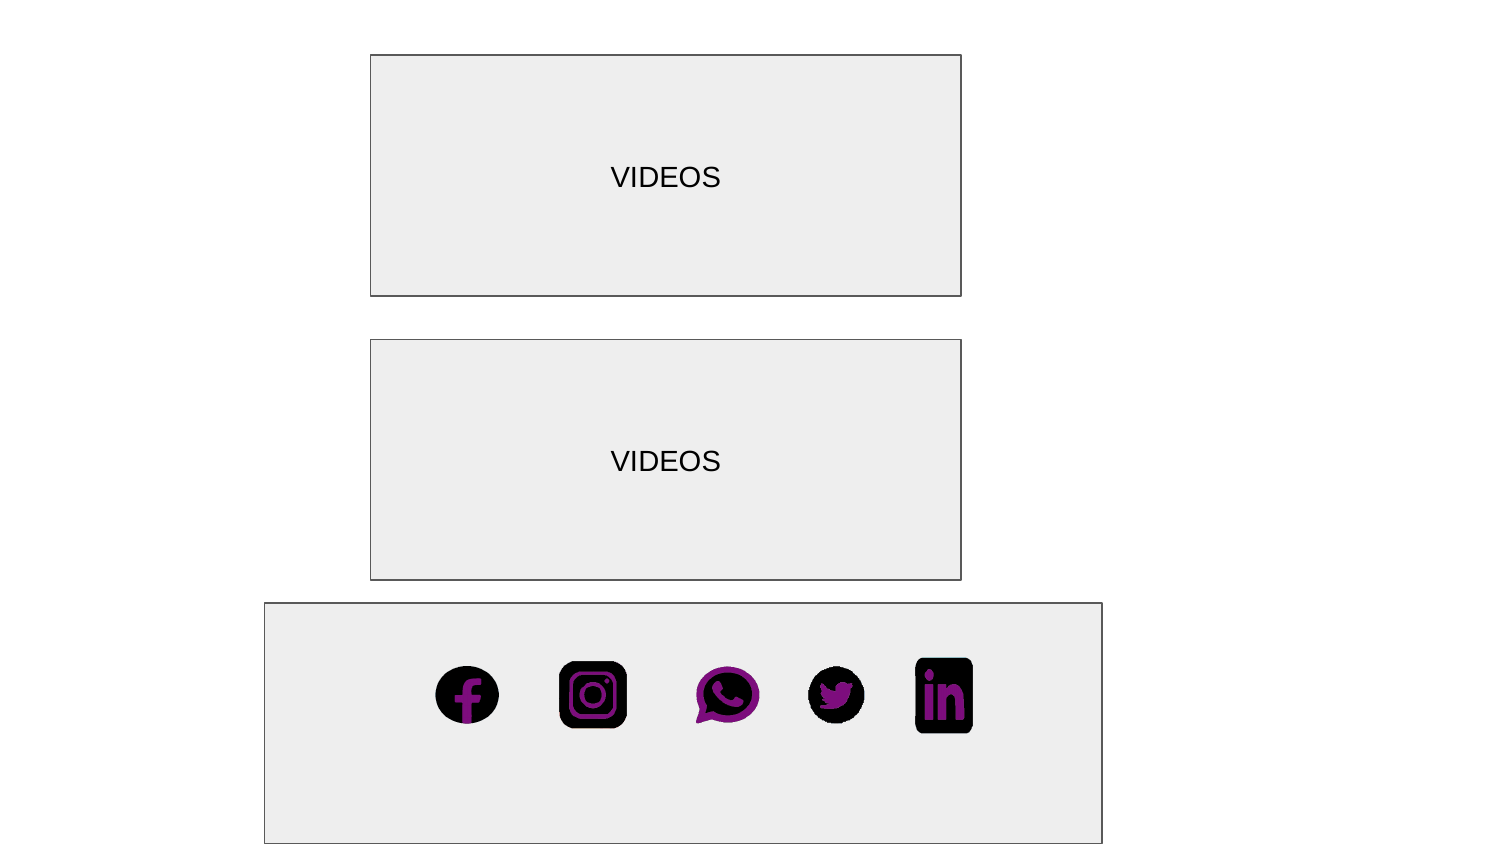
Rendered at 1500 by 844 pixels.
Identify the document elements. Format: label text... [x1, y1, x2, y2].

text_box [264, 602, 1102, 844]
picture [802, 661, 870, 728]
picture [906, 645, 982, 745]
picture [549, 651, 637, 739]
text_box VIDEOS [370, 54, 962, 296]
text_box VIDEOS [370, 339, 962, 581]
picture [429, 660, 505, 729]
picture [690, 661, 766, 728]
* * * *
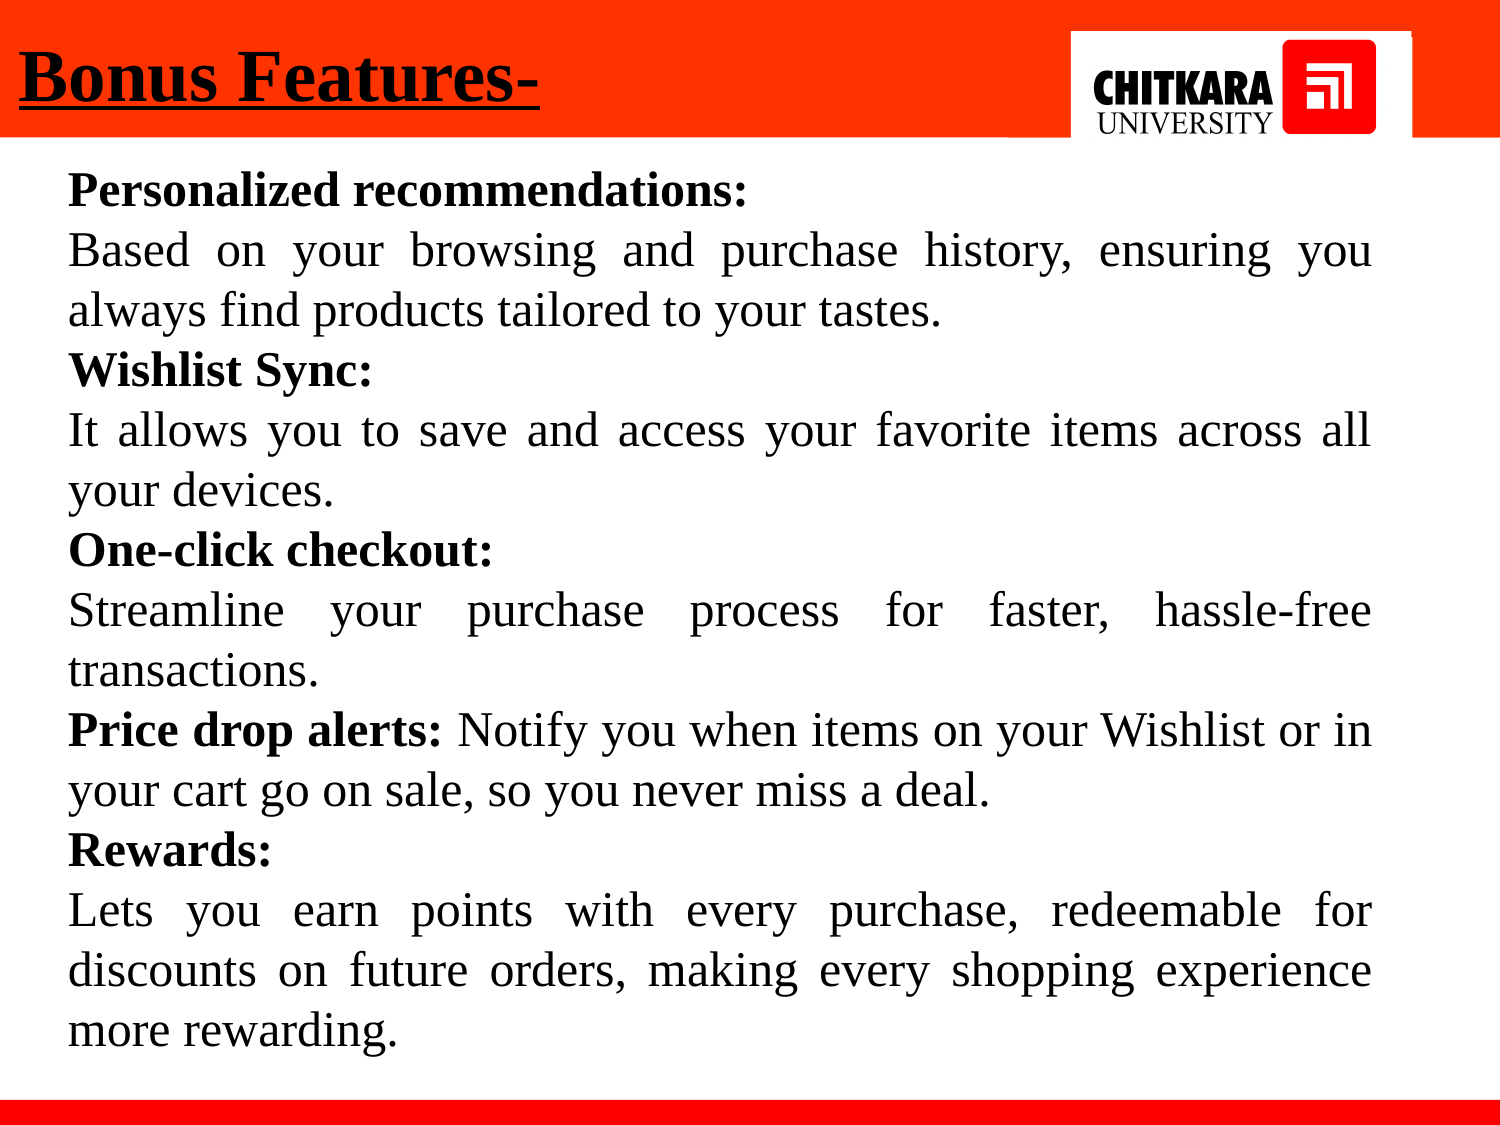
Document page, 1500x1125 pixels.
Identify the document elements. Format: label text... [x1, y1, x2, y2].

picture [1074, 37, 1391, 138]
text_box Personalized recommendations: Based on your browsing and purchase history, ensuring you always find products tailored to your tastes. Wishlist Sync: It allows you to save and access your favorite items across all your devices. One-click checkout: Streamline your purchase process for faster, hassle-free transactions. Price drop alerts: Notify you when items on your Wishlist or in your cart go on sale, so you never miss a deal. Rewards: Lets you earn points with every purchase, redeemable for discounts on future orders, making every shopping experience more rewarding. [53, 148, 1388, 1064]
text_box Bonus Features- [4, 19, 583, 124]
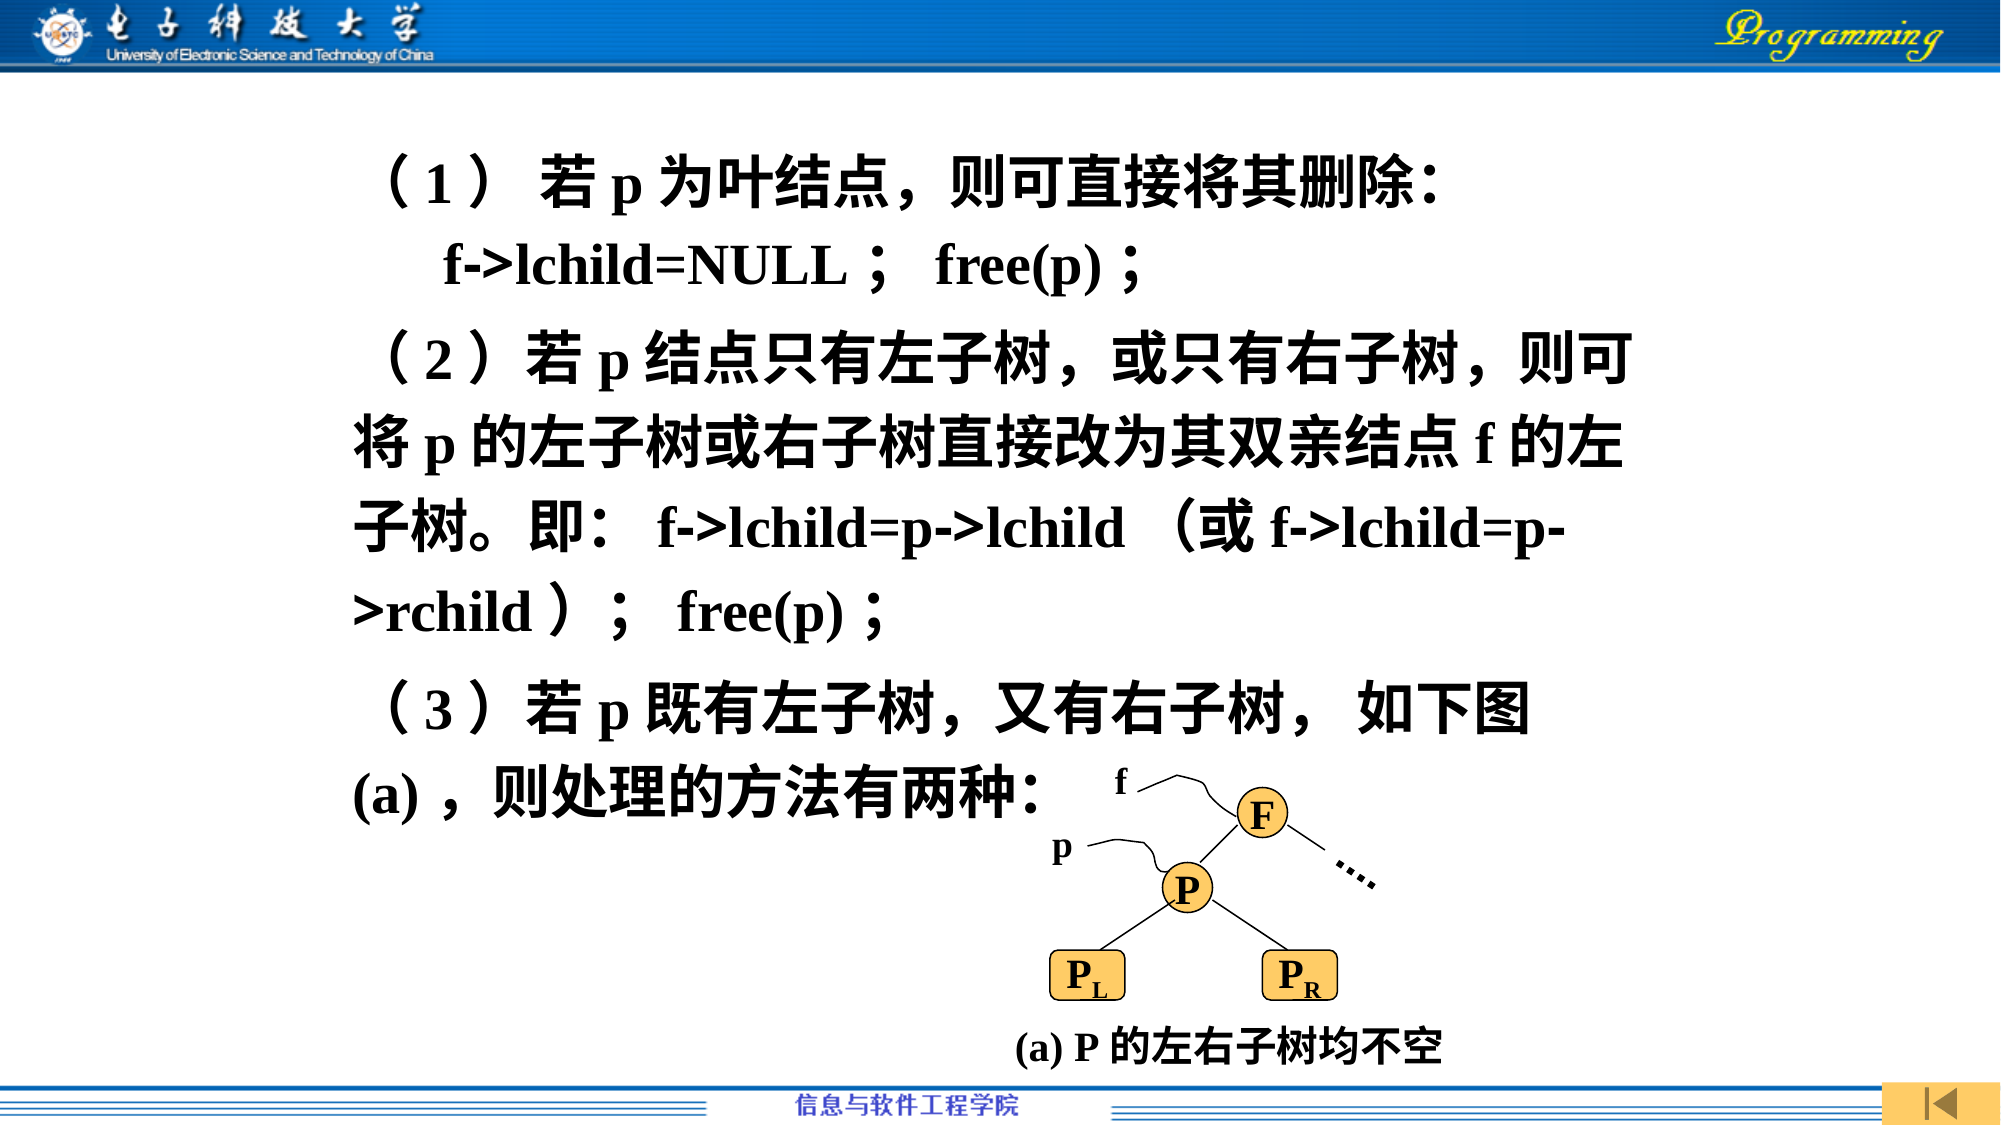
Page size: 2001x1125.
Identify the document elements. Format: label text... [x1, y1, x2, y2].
* * * *
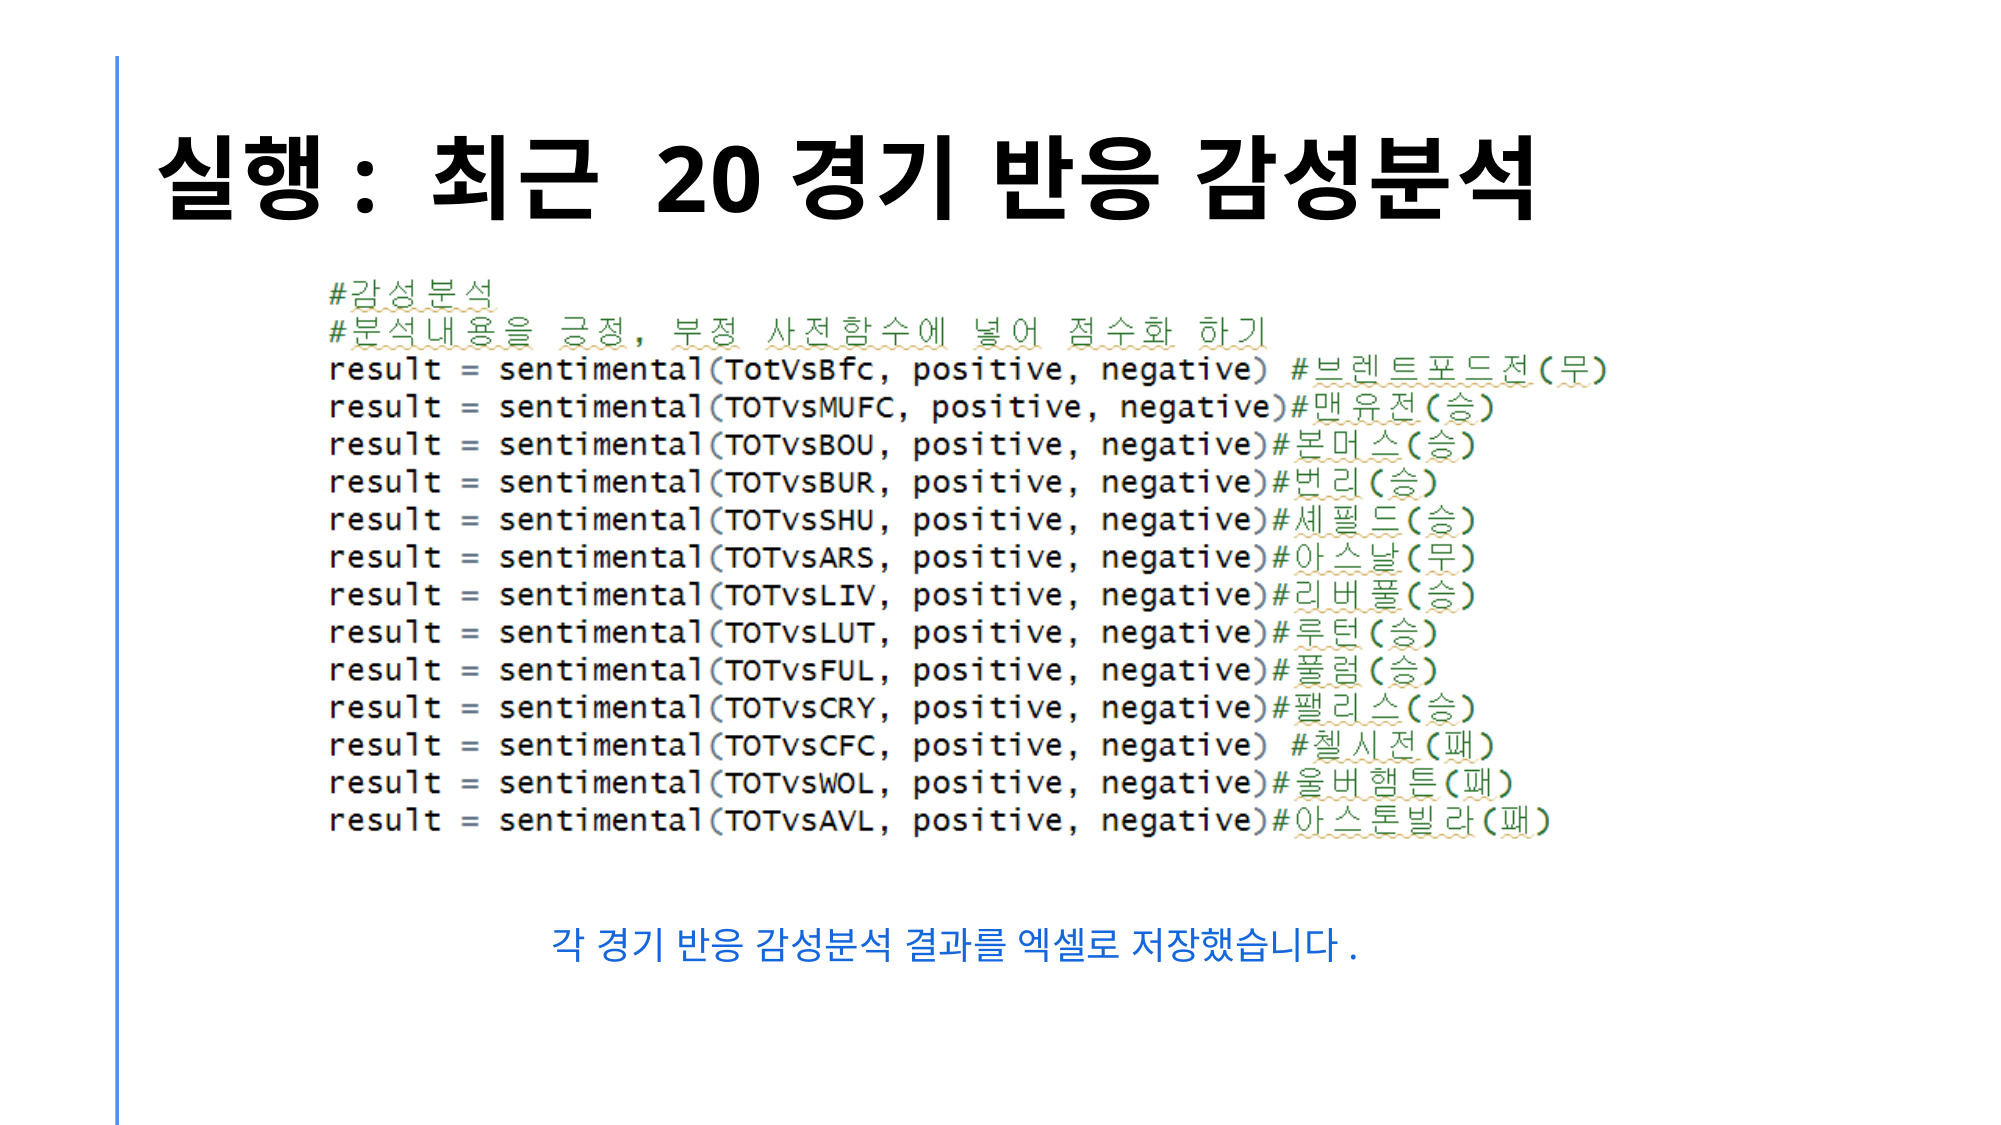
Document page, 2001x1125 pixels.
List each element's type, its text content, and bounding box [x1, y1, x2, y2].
* * * *
### Task statement
From the records above, tally every line that contains the string "pixels"; the reply consists of that number alone.

### Exercise answer
3